Merlyn Morgan-Graham
`I would like to know that there are 4 total items, 2 of which are duplicates` for me means, that he want to get at least count of distinct items..
ŁukaszW.pl
I guess you can subtract the distinct count from the input count. Please add that to your solution, then :) He should probably clarify exactly what he wants, though, because he also implied he wanted a boolean value by saying `I am trying to find out if any of the lists are duplicated`. One might or might not be an easier problem than the other, and one is certainly faster than the other.
Merlyn Morgan-Graham
I am trying to find out the number of distinct lists, in an efficient way.
Nix
Good solution. This code can run O(n^2*m) as Andrey says, but it gets faster when there are less duplicates, and when there are no lists with the same number of elements then it's O(n*m). Plus it doesn't involve generating hashcodes; the comparison of the list elements is going to be nicer than comparison of hashcodes. And *finally*, the questioner notes that the list type is not restricted to int - and this solution is very easily adapted to other types.
Kirk Broadhurst
+6  A: 

Let's try to get best performace. if n is number of lists and m is length of lists then we can get O(n*m + n*logn + n) plus some probability of hash codes to be equal for different lists.

Major steps:

  1. Calculate hash codes*
  2. Sort them
  3. Go over list to find dupes

* this is important step. for simlicity you can calc hash as = ... ^ (list[i] << i) ^ (list[i + 1] << (i + 1))

Edit for those people that think that PLINQ can boost the thing, but not good algorythm. PLINQ can also be added here, because all the steps are easily parallelizable.

My code:

static public void Main()
{
    List<List<int>> list = new List<List<int>>(){
      new List<int>() {0 ,1 ,2, 3, 4, 5, 6 },
      new List<int>() {0 ,1 ,2, 3, 4, 5, 6 },
      new List<int>() {0 ,1 ,4, 2, 4, 5, 6 },
      new List<int>() {0 ,3 ,2, 5, 1, 6, 4 }
    };
    var hashList = list.Select((l, ind) =>
    {
        uint hash = 0;
        for (int i = 0; i < l.Count; i++)
        {
            uint el = (uint)l[i];
            hash ^= (el << i) | (el >> (32 - i));
        }
        return new {hash, ind};
    }).OrderBy(l => l.hash).ToList();
    //hashList.Sort();
    uint prevHash = hashList[0].hash;
    int firstInd = 0;            
    for (int i = 1; i <= hashList.Count; i++)
    {
        if (i == hashList.Count || hashList[i].hash != prevHash)
        {
            for (int n = firstInd; n < i; n++)
                for (int m = n + 1; m < i; m++)

• [Provided records]
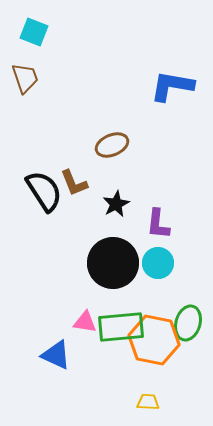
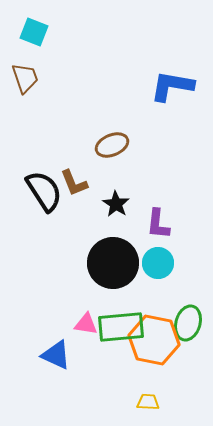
black star: rotated 12 degrees counterclockwise
pink triangle: moved 1 px right, 2 px down
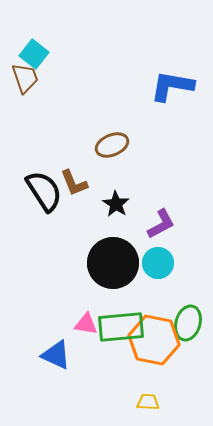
cyan square: moved 22 px down; rotated 16 degrees clockwise
purple L-shape: moved 3 px right; rotated 124 degrees counterclockwise
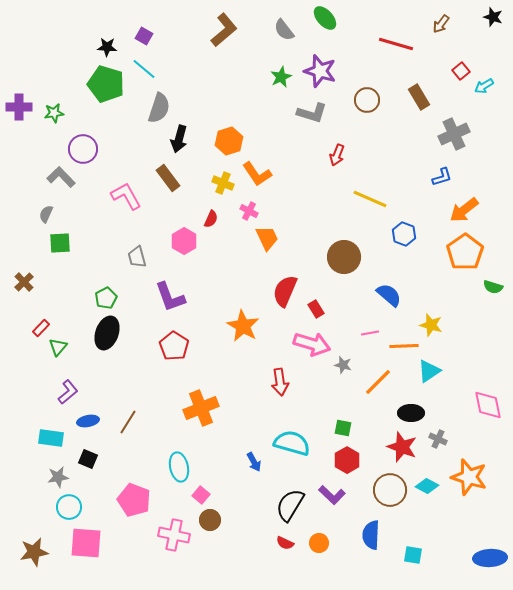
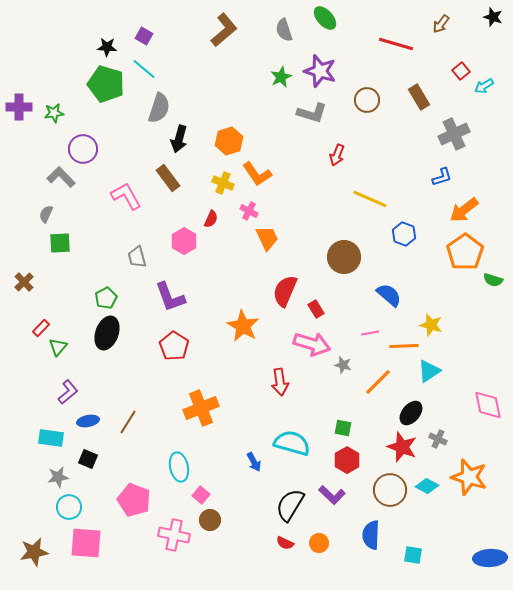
gray semicircle at (284, 30): rotated 20 degrees clockwise
green semicircle at (493, 287): moved 7 px up
black ellipse at (411, 413): rotated 50 degrees counterclockwise
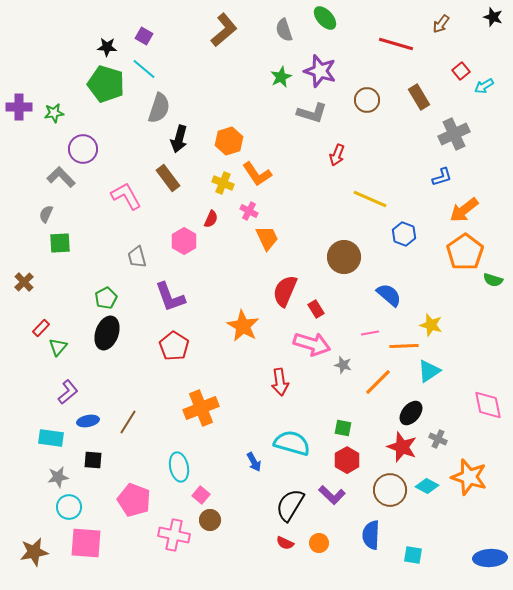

• [Required tasks]
(a) Summarize the thread on finding duplicate lists in two sentences.
(b) Quote the thread on finding duplicate lists, everything from "Kirk Broadhurst" down to "are easily parallelizable.".
The records come from a separate source.

• [Full solutions]
(a) Participants debate whether the goal is a count of distinct lists or a yes-or-no check for duplicates, and one comment praises a solution that avoids generating hash codes and runs faster when there are fewer duplicates. An answer proposes calculating a hash code for each list, sorting the codes, and going over them to find duplicates, giving O(n*m + n*logn + n) performance and noting that all the steps are easily parallelizable with PLINQ.

(b)
Kirk Broadhurst
+6  A: 

Let's try to get best performace. if n is number of lists and m is length of lists then we can get O(n*m + n*logn + n) plus some probability of hash codes to be equal for different lists.

Major steps:

  1. Calculate hash codes*
  2. Sort them
  3. Go over list to find dupes

* this is important step. for simlicity you can calc hash as = ... ^ (list[i] << i) ^ (list[i + 1] << (i + 1))

Edit for those people that think that PLINQ can boost the thing, but not good algorythm. PLINQ can also be added here, because all the steps are easily parallelizable.